Seasons, Struggles, and Starbucks

What up, fam.  As I write this blog I am sitting at my cabin in Wisconsin.  There is snow covering everything here.  The fire is warming the house.  My dad is cooking for Christmas dinner to comfort himself from the two cribbage losses I gave him.  My brother's little toy poodle Fran is running around being a nuisance.  It's Christmas.

I did not get to spend Christmas with my family last year.  I instead spent it with this awesome Australian family in London.  And as great as being with the Steel family for Christmas was, nothing beats Christmas with my family.  Most families have some sort of tradition around the holidays, and mine is no different.  We spent Christmas Eve with my dad's side of the family and Christmas Day with my mom's side.  Somewhere between all this weeks of craziness is our family Christmas.  Sometimes December 22, sometimes January 3rd, sometimes anywhere between them.  Whatever day we wrestle all the kids and jobs into working for us, is the day we celebrate.
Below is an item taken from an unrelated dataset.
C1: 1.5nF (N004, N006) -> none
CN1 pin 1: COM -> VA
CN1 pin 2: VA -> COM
After being away from my family for over 3 years, aside from the occasional visit, I have come to view the holidays as very different.  Especially with the fact that sometime this year I will be moving once again to gallivant off across the world again, I hold these moments precious.  I don't know when my next Christmas with my relatives will be.  After the last year life has become so much more precious to me and I never know who is going to be taken when.  It could be me that misses Christmas from now on. And knowing that I might not get back to the USA for Christmas the next couple years makes me realize just how important this holiday is to me.  

I love Christmas. I love seeing my family, spending time with them, giving people gifts, getting gifts, drinking a little too much eggnog and my stomach hating me, eating WAY too many cookies and my stomach hating me, having leftovers for the next few days and my stomach hating me.  I think you see the pattern.  
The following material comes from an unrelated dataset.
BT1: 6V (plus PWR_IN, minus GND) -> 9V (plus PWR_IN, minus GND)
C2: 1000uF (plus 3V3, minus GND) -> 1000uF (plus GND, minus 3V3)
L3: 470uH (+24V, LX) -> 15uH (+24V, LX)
And at the same time, I realise how much I miss people in my life right now.  I look back at the Christmases I spent in England.  The people I spent them with.  And my heart breaks.  My heart absolutely shatters with the realization that I might never see them again.  That some of my best friends and best Christmas memories (Heck yes ID Christmas parties!  The Greens are the best hosts on the Oval!) are forever gone.  Yes the memories will last, and yes the pain and longing I feel motivates me to continue pursing these relationships and start new ones.  But why does it have to happen?  Why can't I just say screw it and not make any more friends and not have to add on to these pains. I know that won't happen and I don't actually WANT it to happen. I also know that this is the WORST part about the life I chose and I still wouldn't change it for the world.  But why can't people keep in touch with me when I try to reach out to them?  Why don't I make more of an effort to reach out to the people that try to talk to me?  Skyping, facebook messaging, and praying for one another can only do so much.  Now don't get me wrong.  I absolutely adore my family.  I am SO happy I am with them for the holidays.  But, why can't I have both?  I know I can't and I know that it is asking too much.  But why can't my blood family have Christmas with my YWAM Harpenden family?  I know in Heaven we will get to party all the time together.  But why can't it just happen now already?
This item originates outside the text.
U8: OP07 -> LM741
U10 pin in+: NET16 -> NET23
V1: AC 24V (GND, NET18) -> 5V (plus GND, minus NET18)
I am currently in the process of a lot of things . I am still planning on moving to Brazil next year and joining YWAM there for a couple years (or more.  God has the final say in that). However, it will take longer than anticipated and the visa application is more complicated than I thought it would be.  This isn't England apparently.  With the realisation that I will be staying in the USA longer than anticipated and maybe longer than desired, I started to grow restless.  I don't want to be here anymore.  While I love my friends and family here, my heart is not here.  I know I SHOULD be here with all the things happening in my family and all the people that I need to support and help right now.  But I know Brazil is where I want to be, where God wants me to be, and where I'm GOING to be.  I want to be in that culture again. I want to be learning the language and confused because I can't understand the person at the supermarket.  I want to be getting angry that its too hot every day.  I want to eat the unbelievable ripe and delicious fruit. I want açaí.  

I am happy to spend time here and build relationships and prepare to go to Brazil.  To refresh and get ready for my next season.  But my heart is still fighting against it and making it harder.  I don't know when I'll be going or how long this visa process will take.  Pray that it is quick and I can get my visa painlessly.  I will need to start support raising and saving money for flights and visa costs soon, so prayer for all that as well.

During my time here I have indeed gotten a job.  I have been barista-ing it up at Starbucks!  Working there full time to help pass the time and save some money for the future.  I like it.  I love making coffee, and love the people I work with.  Waking up between 400 and 600 every morning isn't he most enjoyable.  I had the day off today and woke up at 700 and couldn't go back to sleep.  I don't think anyone was prepared for this side of Colin.  While working at Starbucks has its downsides too, I don't mind it and am very thankful that I have a paying job for my transitional time here.  

I love you all.  Thank you so much for reading this half ranty blog of mine.  I hope you all have a great Christmas and that God blesses you in such a unique, intimate, relationship with Him this upcoming year, and for the rest of your life.